L'horizon obtus des faiseurs d'opinion chez nous s'inscrit donc dans cette tradition de l'instant. On ne perçoit pas les gros nuages qui s'amoncellent derrière la colline de la mondialisation : le siphonage jusqu'ici sournois de nos cerveaux sera dorénavant accéléré par les programmes green/ blue card, les humanitaristes de l'arche de Zoé anticipent et vont à la maternelle les chercher. Les paradis fiscaux sont déjà pleins du produit de recel de nos corruptions. La projection de ces données dans quelques décennies, laisse transparaître un continent exsangue, habité par des vieillards incultes et pauvres, survivant de subsides que leur envoient leurs enfants travaillant au Nord.

Ce sera aussi un formidable réservoir de matière première ouvert à tout vent.
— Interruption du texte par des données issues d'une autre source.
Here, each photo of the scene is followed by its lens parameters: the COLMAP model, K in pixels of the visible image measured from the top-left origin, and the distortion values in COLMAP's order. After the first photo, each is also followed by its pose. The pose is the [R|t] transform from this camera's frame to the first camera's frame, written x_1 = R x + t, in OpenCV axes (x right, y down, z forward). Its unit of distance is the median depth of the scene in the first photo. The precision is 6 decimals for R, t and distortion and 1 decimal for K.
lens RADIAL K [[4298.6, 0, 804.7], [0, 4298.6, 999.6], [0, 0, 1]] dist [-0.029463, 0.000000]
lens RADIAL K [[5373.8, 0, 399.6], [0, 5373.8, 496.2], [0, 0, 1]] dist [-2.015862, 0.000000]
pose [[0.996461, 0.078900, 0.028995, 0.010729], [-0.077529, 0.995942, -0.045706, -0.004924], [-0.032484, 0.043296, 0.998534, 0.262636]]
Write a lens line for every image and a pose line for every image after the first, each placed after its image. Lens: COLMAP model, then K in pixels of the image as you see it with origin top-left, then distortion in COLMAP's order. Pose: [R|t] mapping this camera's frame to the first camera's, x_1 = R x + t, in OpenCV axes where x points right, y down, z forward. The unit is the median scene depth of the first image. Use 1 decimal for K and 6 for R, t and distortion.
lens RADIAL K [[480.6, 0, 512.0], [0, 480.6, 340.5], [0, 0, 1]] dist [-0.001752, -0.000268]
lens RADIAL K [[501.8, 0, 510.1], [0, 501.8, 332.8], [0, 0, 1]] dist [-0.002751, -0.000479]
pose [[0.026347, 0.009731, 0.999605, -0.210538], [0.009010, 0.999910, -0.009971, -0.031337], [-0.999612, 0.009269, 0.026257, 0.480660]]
Une sorte de no man's land continentinental. Et que faisons-nous devant cette sombre perspective ? Nous ergotons sur le plan de carrière de l'un d'entre nous -fût-il le Président-. Il paraît que la traite négrière prospéra déjà sur un terreau semblable.

Nos aïeux étant -selon les dires des vainqueurs- figés à l'heure des sagaies, et ne voyant pas plus loin que le grand arbre à la lisière de leur village, quand les autres voguaient au canon et voyaient la terre ronde au creux de leur main. Michael Crichton dans Jurassic Park pose que si par extraordinaire les dinosaures avaient une seconde chance, ils ne se laisseraient plus aussi facilement éradiquer de la surface du globe. La réalité des enjeux exige de nous une conscience acérée des menaces.

Au débat poussif qui nous est imposé, opposons dorénavant cette sagesse ancestrale : avant de dire que tu repousseras les avances du chef, attend au moins qu'il te déclare sa flamme. Le Président Biya saura décider en son âme et conscience s'il veut encore repartir à la conquête du cœur de Ngo Cameroun. Et cette belle capricieuse saura répondre à ses désirs le moment venu. Le peuple Camerounais a en effet assez de bon sens pour apprécier en son temps les avances des uns et des autres.

Ce dont il a présentement besoin, c'est une multiplication de sa masse de cerveau, afin de répondre aux demandes du marché international. Nous avons aussi besoin d'espérance et de travail comme ferment de notre attachement à ce continent. Le reste n'est que mesquineries des soupirants pleins de mésestime d'eux- mêmes. Nous en aurions souri si les nuages à l'horizon nous en laissaient le loisir.